## Begin Excerpted passage

French election slows down gas market-opening

Series Title
Series Details 01/05/97, Volume 3, Number 17
Publication Date 01/05/1997
Content Type

Date: 01/05/1997

By Tim Jones

NEGOTIATIONS to open Europe's natural gas markets to competition have become a victim of the impending French elections.

The EU's Dutch presidency, recognising that Paris will be unable to sign up to a liberalisation deal when energy ministers meet at the end of May, has pencilled in a special ministerial gathering for 25 June with the intention of cracking the outstanding issues before its term at the helm of EU affairs comes to an end.

When member states' top energy policy officials met in Brussels yesterday (29 April), French officials came armed with brand new proposals aimed at slowing the pace of liberalisation.

The presidency's high hopes that the meeting of directors-general would break the deadlock over how much of the market should be opened and whether long-term exclusive supply contracts should be allowed in the future were dashed.

## End Excerpted passage

→ Problems to work on
(A) Duplicate everything in the gas-market article from "The EU's Dutch" down to "comes to an end.".
(B) Swap "backdrop" for "background" in the entries, covering everything from the line containing "Q: Count the bottles in this image." down to the line containing "Count of plates: 48". Return only those lines, with nothing else changed.
The gas-market article and the entries come from separate, unrelated sources.

## Begin Records

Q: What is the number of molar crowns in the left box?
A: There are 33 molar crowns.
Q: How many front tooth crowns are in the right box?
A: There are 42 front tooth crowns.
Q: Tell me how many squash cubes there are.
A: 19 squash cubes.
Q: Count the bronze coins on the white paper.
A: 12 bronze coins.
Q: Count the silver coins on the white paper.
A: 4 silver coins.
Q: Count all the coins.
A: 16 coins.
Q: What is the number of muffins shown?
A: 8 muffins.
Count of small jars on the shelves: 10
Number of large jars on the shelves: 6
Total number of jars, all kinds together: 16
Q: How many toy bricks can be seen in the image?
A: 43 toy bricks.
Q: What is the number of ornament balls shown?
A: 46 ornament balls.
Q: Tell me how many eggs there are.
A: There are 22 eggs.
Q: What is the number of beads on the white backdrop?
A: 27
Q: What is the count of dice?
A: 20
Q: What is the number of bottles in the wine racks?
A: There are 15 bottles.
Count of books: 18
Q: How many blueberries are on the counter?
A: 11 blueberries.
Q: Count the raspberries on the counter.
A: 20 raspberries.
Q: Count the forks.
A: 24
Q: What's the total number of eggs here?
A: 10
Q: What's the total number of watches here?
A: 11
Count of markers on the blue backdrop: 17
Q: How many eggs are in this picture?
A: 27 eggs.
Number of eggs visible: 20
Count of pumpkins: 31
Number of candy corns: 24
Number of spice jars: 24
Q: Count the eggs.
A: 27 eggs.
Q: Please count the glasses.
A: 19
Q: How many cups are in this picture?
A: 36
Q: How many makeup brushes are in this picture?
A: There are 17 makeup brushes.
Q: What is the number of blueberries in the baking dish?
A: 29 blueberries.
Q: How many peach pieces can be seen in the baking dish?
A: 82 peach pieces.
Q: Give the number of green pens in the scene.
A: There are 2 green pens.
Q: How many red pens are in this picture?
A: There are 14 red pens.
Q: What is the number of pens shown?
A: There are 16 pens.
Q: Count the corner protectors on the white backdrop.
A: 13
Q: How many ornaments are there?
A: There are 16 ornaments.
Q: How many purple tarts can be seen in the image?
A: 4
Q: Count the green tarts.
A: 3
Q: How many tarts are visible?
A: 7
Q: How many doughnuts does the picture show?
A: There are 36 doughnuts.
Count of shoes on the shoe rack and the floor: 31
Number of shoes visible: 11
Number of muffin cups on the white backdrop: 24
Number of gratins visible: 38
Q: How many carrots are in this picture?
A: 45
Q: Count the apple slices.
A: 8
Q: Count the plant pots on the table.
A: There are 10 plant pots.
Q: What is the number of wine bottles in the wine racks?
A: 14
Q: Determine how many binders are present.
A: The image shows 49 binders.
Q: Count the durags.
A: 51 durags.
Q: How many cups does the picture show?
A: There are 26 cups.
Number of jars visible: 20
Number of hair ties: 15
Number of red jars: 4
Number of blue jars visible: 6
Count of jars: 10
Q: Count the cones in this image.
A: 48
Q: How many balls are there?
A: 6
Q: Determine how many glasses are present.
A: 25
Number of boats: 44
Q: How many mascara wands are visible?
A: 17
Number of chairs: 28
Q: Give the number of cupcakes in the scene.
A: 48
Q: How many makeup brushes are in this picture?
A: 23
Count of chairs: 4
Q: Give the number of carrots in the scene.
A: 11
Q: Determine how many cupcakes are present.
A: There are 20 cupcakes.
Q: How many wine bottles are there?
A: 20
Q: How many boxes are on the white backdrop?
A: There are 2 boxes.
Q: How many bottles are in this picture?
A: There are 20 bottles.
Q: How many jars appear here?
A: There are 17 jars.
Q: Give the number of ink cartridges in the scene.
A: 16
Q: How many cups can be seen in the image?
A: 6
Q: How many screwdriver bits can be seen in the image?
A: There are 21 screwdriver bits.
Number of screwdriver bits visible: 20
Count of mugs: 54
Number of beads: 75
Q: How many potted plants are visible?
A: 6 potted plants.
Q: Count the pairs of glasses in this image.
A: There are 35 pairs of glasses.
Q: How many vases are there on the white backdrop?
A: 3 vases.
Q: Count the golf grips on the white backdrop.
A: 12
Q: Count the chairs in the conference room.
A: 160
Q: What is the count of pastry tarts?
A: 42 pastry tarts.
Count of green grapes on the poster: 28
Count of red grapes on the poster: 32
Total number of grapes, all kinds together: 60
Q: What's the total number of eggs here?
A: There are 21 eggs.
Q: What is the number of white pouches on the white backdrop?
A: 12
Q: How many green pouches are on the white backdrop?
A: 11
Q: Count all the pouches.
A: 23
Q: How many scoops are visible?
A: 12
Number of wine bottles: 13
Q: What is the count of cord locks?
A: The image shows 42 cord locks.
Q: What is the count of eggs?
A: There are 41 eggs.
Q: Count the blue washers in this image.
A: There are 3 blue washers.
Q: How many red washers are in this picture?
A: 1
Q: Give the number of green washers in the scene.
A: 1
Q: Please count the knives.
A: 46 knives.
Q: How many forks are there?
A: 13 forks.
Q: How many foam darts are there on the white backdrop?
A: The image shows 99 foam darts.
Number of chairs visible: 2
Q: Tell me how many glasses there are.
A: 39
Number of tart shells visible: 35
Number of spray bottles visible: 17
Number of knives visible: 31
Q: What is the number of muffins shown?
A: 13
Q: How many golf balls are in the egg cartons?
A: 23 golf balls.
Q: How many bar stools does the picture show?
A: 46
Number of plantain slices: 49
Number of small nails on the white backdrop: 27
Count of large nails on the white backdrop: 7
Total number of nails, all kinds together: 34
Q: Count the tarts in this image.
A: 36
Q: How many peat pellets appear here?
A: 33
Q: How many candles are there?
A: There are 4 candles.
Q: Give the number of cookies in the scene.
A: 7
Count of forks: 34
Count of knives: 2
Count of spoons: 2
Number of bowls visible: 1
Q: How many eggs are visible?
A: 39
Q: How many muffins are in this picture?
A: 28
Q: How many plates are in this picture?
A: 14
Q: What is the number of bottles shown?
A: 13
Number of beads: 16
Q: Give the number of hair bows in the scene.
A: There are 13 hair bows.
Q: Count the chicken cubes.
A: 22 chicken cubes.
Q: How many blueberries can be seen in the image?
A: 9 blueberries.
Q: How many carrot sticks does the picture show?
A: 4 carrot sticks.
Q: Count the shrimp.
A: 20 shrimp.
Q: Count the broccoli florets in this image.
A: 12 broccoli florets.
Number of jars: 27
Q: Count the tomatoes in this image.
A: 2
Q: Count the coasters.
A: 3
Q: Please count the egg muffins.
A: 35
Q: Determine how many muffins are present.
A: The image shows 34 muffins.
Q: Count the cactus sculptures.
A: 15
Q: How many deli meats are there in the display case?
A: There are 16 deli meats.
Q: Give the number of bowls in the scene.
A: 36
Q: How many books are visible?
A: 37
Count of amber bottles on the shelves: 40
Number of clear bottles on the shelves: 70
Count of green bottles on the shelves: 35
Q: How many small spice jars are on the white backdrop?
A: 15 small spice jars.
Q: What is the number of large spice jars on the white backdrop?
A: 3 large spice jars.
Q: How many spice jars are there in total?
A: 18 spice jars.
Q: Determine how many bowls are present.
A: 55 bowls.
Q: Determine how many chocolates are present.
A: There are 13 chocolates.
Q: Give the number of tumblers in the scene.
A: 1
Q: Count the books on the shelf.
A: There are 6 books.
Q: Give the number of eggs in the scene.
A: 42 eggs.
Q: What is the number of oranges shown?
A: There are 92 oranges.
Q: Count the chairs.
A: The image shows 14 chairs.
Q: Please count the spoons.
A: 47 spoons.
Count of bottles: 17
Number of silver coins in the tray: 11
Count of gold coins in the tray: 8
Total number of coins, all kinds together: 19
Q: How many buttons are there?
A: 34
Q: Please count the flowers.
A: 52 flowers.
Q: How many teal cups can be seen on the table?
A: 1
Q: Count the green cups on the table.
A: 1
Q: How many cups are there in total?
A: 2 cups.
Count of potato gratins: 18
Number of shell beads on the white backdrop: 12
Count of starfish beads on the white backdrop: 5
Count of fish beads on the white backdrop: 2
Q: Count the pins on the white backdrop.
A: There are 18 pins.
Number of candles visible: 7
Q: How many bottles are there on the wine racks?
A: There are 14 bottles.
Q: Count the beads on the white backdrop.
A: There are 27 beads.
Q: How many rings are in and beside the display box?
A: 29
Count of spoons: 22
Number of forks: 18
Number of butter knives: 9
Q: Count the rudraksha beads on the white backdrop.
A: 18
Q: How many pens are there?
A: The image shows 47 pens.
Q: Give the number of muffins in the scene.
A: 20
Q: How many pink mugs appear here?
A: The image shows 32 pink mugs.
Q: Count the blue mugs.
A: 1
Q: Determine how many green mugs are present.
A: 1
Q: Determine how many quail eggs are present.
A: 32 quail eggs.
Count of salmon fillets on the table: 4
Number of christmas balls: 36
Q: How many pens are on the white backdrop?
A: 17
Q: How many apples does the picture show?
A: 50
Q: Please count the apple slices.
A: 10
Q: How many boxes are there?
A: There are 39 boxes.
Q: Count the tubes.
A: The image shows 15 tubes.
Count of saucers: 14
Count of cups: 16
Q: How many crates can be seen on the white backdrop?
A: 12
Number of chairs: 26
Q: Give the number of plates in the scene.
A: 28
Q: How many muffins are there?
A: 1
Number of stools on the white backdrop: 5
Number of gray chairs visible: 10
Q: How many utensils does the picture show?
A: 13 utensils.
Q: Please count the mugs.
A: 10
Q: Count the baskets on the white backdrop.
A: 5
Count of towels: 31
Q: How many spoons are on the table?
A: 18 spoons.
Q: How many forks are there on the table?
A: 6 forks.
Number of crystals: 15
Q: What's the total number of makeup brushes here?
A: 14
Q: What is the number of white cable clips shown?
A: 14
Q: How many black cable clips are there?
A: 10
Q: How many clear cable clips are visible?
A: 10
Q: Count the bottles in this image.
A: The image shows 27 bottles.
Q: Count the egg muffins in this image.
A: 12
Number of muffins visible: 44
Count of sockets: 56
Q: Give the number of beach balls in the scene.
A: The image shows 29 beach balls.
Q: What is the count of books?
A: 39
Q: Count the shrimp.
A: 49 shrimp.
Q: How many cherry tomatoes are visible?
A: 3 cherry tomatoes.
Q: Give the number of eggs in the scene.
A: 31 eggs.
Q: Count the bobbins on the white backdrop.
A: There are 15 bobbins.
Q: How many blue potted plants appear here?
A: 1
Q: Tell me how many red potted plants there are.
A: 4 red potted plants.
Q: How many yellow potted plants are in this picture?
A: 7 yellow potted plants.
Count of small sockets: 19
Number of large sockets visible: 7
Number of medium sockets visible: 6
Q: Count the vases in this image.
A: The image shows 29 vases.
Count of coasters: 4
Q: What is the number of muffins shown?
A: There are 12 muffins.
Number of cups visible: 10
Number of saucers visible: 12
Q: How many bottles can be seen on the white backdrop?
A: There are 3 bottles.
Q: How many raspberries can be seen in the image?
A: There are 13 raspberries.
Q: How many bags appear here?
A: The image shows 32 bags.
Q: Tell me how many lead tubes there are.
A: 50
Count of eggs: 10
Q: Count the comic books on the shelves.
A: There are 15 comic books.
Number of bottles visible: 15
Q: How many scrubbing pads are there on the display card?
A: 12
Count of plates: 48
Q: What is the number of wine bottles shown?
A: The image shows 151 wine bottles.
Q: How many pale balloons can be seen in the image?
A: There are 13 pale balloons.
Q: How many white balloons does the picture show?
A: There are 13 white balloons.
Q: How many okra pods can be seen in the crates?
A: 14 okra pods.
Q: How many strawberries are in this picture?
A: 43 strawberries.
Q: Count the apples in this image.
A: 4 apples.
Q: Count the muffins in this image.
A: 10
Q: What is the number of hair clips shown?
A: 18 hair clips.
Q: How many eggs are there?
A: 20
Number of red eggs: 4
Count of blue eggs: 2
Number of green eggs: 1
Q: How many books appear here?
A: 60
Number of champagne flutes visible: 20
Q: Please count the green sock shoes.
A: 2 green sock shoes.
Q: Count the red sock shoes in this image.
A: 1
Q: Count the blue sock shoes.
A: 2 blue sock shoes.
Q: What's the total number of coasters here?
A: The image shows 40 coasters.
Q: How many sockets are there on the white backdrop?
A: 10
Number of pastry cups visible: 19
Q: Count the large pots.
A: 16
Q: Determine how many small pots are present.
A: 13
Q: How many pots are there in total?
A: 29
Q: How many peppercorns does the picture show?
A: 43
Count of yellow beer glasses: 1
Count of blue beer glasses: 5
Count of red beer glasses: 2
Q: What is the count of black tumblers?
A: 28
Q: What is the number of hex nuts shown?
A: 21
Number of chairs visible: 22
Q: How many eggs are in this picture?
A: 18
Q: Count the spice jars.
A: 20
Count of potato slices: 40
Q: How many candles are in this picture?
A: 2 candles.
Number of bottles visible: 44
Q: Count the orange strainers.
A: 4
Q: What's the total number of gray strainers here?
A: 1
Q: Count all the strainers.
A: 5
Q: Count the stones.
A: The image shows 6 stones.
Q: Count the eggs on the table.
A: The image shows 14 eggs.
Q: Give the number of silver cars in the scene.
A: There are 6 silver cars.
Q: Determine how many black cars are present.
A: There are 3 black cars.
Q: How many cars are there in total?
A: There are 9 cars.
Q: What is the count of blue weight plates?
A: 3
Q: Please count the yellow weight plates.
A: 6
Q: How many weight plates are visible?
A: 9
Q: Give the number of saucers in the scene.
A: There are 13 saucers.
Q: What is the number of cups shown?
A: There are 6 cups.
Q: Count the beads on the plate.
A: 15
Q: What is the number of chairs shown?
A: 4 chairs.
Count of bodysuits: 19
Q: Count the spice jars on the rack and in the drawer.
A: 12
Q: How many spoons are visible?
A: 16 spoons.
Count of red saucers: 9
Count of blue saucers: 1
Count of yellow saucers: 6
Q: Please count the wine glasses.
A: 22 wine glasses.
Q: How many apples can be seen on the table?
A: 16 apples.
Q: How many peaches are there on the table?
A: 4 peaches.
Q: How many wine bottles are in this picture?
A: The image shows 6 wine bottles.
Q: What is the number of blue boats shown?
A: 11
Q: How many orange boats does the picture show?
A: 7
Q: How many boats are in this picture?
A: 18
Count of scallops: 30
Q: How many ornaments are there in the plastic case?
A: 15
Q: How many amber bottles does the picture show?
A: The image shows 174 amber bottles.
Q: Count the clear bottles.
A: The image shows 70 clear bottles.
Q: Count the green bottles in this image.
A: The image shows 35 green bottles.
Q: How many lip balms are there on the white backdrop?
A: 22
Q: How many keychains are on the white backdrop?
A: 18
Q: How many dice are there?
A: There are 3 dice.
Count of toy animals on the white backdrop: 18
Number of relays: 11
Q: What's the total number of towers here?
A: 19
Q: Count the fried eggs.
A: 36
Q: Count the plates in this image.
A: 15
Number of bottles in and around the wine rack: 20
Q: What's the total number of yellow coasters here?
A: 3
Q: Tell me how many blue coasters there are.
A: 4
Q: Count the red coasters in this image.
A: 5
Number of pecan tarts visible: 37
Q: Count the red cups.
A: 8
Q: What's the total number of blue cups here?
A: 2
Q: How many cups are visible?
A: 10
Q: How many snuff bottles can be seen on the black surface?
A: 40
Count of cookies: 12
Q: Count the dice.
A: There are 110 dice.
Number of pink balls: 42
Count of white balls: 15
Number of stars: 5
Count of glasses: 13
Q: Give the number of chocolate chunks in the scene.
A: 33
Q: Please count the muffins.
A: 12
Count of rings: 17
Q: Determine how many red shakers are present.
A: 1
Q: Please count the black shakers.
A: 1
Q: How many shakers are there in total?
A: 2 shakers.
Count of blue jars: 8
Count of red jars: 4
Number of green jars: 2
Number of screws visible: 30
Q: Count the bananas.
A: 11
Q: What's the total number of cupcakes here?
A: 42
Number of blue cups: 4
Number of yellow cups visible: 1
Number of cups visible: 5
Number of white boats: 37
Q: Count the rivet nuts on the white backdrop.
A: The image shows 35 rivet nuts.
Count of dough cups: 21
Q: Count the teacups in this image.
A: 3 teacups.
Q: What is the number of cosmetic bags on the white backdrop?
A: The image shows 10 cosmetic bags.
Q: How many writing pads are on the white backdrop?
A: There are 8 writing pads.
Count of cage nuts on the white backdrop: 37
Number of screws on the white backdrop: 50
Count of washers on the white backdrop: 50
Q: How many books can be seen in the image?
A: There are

## End Records

→ The answers
(A)
The EU's Dutch presidency, recognising that Paris will be unable to sign up to a liberalisation deal when energy ministers meet at the end of May, has pencilled in a special ministerial gathering for 25 June with the intention of cracking the outstanding issues before its term at the helm of EU affairs comes to an end.

(B)
Q: Count the bottles in this image.
A: The image shows 27 bottles.
Q: Count the egg muffins in this image.
A: 12
Number of muffins visible: 44
Count of sockets: 56
Q: Give the number of beach balls in the scene.
A: The image shows 29 beach balls.
Q: What is the count of books?
A: 39
Q: Count the shrimp.
A: 49 shrimp.
Q: How many cherry tomatoes are visible?
A: 3 cherry tomatoes.
Q: Give the number of eggs in the scene.
A: 31 eggs.
Q: Count the bobbins on the white background.
A: There are 15 bobbins.
Q: How many blue potted plants appear here?
A: 1
Q: Tell me how many red potted plants there are.
A: 4 red potted plants.
Q: How many yellow potted plants are in this picture?
A: 7 yellow potted plants.
Count of small sockets: 19
Number of large sockets visible: 7
Number of medium sockets visible: 6
Q: Count the vases in this image.
A: The image shows 29 vases.
Count of coasters: 4
Q: What is the number of muffins shown?
A: There are 12 muffins.
Number of cups visible: 10
Number of saucers visible: 12
Q: How many bottles can be seen on the white background?
A: There are 3 bottles.
Q: How many raspberries can be seen in the image?
A: There are 13 raspberries.
Q: How many bags appear here?
A: The image shows 32 bags.
Q: Tell me how many lead tubes there are.
A: 50
Count of eggs: 10
Q: Count the comic books on the shelves.
A: There are 15 comic books.
Number of bottles visible: 15
Q: How many scrubbing pads are there on the display card?
A: 12
Count of plates: 48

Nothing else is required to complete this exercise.